In one of the camps we found a blanket - not, O reader, made of the finest
wool, deftly woven at the looms of Witney, but a blanket of Dame Nature's
own contrivance, stripped by the aboriginal from the bark of the Australian
tea-tree ('Melaleuca squarrosa'), no small shrub, but a noble fellow
standing from 150 to 200 feet high, and generally found in the
neighbourhood of fresh water, or in the beds of creeks. The bark of this
tree is of great thickness, and composed of a series of layers, each of
which can be easily separated from its neighbours, and, in fact, much
resembling a new book, just issued from the hot-press of the binder. From
a portion of this - the inner skins, I imagine - the blacks manage to
make a flexible, though not over warm, covering for the winter nights, or
for the newly-born piccaninnies. The whole of the process I am not
acquainted with, but from all I could gather from Lizzie, the bark is
stripped in a large sheet at the end of the rainy season, the inner cuticle
of several leaves carefully separated from the remainder, and placed in
fresh water, weighted with heavy stones to retain it in its position.

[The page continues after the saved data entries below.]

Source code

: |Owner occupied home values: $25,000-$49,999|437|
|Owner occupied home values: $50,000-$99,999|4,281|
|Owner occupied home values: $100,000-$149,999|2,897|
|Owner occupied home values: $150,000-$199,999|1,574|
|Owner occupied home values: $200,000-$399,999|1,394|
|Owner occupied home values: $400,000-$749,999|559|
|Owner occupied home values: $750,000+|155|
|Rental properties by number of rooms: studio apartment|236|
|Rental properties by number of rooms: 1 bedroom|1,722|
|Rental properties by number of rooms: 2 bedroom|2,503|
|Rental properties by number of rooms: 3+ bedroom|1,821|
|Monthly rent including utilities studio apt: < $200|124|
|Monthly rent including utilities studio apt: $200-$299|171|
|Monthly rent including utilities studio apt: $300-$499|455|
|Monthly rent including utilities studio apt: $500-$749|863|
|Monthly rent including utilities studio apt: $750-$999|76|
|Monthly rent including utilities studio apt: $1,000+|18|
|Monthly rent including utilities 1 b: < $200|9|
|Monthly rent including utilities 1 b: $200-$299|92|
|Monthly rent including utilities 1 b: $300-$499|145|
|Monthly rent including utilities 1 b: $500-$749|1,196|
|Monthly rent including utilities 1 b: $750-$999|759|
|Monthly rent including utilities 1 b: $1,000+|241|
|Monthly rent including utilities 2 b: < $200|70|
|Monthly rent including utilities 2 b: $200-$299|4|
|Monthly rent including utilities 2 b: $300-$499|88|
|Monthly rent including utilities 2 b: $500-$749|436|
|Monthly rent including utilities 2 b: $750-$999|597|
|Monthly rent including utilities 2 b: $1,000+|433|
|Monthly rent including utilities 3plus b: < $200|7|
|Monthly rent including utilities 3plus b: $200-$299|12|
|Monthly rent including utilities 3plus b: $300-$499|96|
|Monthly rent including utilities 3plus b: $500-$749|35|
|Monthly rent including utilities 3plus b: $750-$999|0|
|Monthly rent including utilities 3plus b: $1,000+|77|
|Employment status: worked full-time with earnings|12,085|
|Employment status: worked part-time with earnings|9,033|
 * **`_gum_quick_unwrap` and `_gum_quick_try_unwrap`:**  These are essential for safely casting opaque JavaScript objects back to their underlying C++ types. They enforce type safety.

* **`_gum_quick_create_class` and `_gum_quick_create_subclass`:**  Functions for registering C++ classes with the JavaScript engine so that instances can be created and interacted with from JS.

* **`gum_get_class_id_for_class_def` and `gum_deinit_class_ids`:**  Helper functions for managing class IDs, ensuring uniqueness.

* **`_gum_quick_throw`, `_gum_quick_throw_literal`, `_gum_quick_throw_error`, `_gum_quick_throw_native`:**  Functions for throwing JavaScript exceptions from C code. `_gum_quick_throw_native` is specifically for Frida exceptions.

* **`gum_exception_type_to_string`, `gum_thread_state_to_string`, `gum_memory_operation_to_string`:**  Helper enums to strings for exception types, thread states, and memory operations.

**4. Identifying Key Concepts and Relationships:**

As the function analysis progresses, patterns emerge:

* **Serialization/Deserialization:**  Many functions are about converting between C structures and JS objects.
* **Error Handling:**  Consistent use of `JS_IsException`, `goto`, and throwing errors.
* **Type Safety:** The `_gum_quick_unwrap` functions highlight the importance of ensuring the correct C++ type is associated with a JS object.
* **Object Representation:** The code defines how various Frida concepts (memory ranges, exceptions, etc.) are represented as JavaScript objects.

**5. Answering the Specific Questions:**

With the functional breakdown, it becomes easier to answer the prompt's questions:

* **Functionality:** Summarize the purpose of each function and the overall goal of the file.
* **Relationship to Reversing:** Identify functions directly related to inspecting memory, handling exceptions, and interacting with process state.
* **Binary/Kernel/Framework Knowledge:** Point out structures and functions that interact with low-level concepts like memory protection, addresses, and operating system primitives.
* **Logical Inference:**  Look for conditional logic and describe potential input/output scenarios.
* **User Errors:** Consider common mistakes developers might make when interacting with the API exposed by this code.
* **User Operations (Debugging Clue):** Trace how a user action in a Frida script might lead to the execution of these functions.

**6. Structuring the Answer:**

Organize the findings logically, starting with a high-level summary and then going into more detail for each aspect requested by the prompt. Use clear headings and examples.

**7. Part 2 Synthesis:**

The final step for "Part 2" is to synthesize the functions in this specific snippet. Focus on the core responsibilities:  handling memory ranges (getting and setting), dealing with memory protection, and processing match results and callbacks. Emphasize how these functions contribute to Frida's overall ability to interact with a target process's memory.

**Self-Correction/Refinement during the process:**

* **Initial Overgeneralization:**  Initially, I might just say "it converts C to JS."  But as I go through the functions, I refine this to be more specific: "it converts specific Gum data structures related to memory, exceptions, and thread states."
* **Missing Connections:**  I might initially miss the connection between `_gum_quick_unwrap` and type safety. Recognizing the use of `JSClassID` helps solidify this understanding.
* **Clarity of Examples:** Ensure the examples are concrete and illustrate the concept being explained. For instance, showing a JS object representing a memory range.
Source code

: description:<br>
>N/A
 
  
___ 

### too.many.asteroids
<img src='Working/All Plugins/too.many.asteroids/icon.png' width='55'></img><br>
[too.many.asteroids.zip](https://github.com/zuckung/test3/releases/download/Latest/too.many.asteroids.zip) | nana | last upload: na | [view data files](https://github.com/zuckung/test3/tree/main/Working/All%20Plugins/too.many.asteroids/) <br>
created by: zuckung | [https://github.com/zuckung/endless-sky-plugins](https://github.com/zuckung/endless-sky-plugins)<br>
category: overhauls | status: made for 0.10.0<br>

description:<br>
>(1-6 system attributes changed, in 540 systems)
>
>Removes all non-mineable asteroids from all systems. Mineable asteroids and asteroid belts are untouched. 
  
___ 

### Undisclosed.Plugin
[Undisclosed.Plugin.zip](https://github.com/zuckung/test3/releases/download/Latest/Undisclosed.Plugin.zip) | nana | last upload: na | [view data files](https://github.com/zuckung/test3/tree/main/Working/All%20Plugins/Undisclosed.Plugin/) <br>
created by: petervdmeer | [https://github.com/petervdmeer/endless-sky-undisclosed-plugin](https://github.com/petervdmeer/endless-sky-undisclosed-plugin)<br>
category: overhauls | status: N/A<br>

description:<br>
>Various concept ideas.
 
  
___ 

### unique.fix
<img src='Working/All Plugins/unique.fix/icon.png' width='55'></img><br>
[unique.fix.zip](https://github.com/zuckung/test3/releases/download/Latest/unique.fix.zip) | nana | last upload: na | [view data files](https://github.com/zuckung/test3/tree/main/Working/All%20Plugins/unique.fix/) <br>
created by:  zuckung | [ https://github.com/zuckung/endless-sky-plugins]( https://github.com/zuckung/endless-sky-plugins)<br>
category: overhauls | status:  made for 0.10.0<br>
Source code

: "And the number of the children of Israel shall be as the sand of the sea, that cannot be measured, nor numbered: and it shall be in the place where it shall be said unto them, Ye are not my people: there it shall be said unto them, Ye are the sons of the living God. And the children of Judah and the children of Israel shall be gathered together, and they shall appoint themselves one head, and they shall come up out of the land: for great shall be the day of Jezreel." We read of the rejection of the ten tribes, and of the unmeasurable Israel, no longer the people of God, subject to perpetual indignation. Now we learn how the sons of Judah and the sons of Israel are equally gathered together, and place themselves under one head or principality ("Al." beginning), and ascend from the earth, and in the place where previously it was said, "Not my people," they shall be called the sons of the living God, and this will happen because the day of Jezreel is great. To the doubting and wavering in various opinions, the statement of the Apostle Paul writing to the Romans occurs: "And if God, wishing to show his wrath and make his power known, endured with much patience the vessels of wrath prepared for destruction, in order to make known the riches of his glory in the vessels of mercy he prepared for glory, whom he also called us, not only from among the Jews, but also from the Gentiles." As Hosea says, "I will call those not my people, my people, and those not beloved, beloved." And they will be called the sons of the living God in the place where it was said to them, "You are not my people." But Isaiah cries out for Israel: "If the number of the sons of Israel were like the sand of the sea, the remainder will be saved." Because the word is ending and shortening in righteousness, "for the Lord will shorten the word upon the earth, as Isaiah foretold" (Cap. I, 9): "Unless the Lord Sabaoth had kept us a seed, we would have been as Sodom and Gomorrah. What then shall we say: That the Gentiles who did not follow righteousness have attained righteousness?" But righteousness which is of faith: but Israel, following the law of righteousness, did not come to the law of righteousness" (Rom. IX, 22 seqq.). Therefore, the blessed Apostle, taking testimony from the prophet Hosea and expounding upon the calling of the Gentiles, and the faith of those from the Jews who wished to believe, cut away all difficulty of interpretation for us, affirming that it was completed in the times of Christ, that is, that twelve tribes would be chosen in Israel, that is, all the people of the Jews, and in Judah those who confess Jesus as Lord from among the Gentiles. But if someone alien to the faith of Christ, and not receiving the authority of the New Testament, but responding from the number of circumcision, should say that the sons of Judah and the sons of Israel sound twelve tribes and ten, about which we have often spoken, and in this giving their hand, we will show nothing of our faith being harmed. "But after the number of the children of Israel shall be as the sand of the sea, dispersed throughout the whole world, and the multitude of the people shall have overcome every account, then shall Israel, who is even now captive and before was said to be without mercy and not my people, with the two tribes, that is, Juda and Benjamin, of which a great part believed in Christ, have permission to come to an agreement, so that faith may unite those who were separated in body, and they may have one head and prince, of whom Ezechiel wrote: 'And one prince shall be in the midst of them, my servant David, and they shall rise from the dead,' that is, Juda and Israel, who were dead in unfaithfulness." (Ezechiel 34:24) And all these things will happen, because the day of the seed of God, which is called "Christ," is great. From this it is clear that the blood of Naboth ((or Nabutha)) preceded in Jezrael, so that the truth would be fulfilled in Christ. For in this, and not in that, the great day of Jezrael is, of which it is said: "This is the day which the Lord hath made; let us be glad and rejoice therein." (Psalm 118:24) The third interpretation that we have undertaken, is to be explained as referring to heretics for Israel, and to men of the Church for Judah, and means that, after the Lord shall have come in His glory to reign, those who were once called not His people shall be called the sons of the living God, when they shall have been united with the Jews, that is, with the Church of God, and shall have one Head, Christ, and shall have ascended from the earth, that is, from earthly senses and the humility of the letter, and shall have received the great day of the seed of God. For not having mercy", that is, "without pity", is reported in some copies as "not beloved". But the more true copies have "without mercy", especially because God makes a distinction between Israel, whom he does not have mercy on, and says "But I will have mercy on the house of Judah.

After the lapse of a certain time, known only to the initiated, it is taken
out, hung up to dry, and at a peculiar stage, before all the moisture has
evaporated, it is laid on a flat rock, and cautiously beaten with smooth
round stones, which operation opens out the web sufficiently to make it
quite pliant, after which it is allowed to dry thoroughly, and is then
ready for use. These vegetable blankets are very strong, and must be a
great protection to the naked savages, but, despite the ease with which
they can be obtained, and the small time and labour occupied in their
preparation, but few of the gins have them, and none of the men.